The Inner Guts of Bitbucket

By on August 11, 2014

Recently our teammate and Bitbucket engineer Erik Van Zijst had the opportunity to present at Euro Python 2014 in Berlin. Check out this video of his session on the Inner Guts of Bitbucket and get a detailed overview of our current architecture at all layers from Gunicorn and Django to Celery and HAProxy to NFS.

In addition to the inside scoop into Bitbucket’s inner workings, this video covers some war stories and shows how we too have to learn things the hard way sometimes.


  • Clive
    Posted August 12, 2014 at 7:36 am | Permalink

    “Sometimes we too have to learn the hard way”…? What you mean even brilliant, world-class and modest geniuses also have to learn the hard way?!

    • Radek
      Posted March 9, 2015 at 9:21 pm | Permalink

      I think he means you learn from your mistakes

  • Posted August 16, 2014 at 5:42 am | Permalink

    Thanks for the presentation. Very interesting to see how Bitbucket works. What’s the reason for running real hardware instead of virtual machines?

    • Anonymous
      Posted March 10, 2015 at 2:20 am | Permalink

      The only reason I see behind that is they omit the virtualization overhead to make things fastest. But that is just as far as I can see.

      • Posted March 10, 2015 at 6:09 am | Permalink

        I’m aware of the virtualisation overhead. But on the other side virtualisation makes the management of the infrastructure much easier.

        • Anonymous
          Posted March 10, 2015 at 6:16 am | Permalink

          There are times when you have to chose one over another, “right tool for the job”.That’s what I tried to suggest with my thought.

          • Posted March 10, 2015 at 11:08 am | Permalink

            That’s right! And since I know Docker I have another point of view. You can run Docker on bare metal. That’s the way in the middle. It’s dynamic and still faster than regular virtualisation.

          • Erik van Zijst
            Posted March 10, 2015 at 11:15 pm | Permalink

            Bitbucket was founded in 2008 on EC2 and EBS. The switch to bare metal was made in 2010 when it joined Atlassian.

            At Atlassian we managed (and continue to manage) a lot of our own hardware and moving it on there (without virtualization) gave us a huge performance boost over EC2.

            Back then we only ran 4 machines, so managing things was a lot easier.

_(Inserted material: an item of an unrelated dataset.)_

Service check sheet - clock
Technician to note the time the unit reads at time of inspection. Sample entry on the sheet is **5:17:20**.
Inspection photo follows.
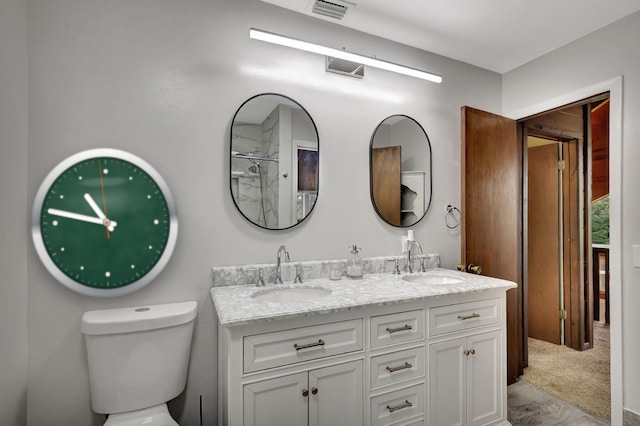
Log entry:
**10:46:59**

            These events all predate Docker, which we now use throughout Atlassian for all kinds of things and I could see Bitbucket going virtualized again at some point in the future.

          • Posted March 11, 2015 at 12:05 am | Permalink

            Thanks for the insights. I started VersionEye in 2012 on Heroku and after a couple months already everything slowed down and it become really expensive. 2013 I moved it to bare metal for the half of the price and the performance improved dramatically. Today (2015) it’s running on EC2 because of the Amazon Activate Programm. At a certain size it makes sense to own your hardware.

  • Jardel Weyrich
    Posted February 26, 2015 at 7:45 pm | Permalink

    Great presentation Erik! I like the simplicity of your architecture 😉

    Your cache solution to minimize the impact of bcrypt-ing passwords all the time seems reasonable, although, IMHO that does not seem to tackle the underlying problem – The password shouldn’t be used to authenticate multiple times in a short period, mainly if it’s an expensive operation. You partially solve that with API rate-limiting (which I think you already have) – a decorator backed by NoSQL would do. Sites rely on cookies & sessions, and REST APIs can too. But there’s another (similar) approach: Once an account is authenticated, you could hand the client a time-limited authentication token based on HMAC. From this point, the client can rely solely on this token to perform any operation that requires authentication, until it expires. You may implement a renewal process as well. Anyway, if a server gets compromised, the intruder can always modify the authentication API to log/save plaintext passwords. Can’t fight that.

    • Erik van Zijst
      Posted March 10, 2015 at 11:03 pm | Permalink

      > Once an account is authenticated, you could hand the client a time-limited authentication token based on HMAC.

      For sure!

      We’re actually rather behind the times with our reliance on basic auth for things like the API and we’re working on adding OAuth 2 based token authentication (we currently offer OAuth 1 which can be a little cumbersome to use for clients) as a cheaper and safer alternative to password-based authentication.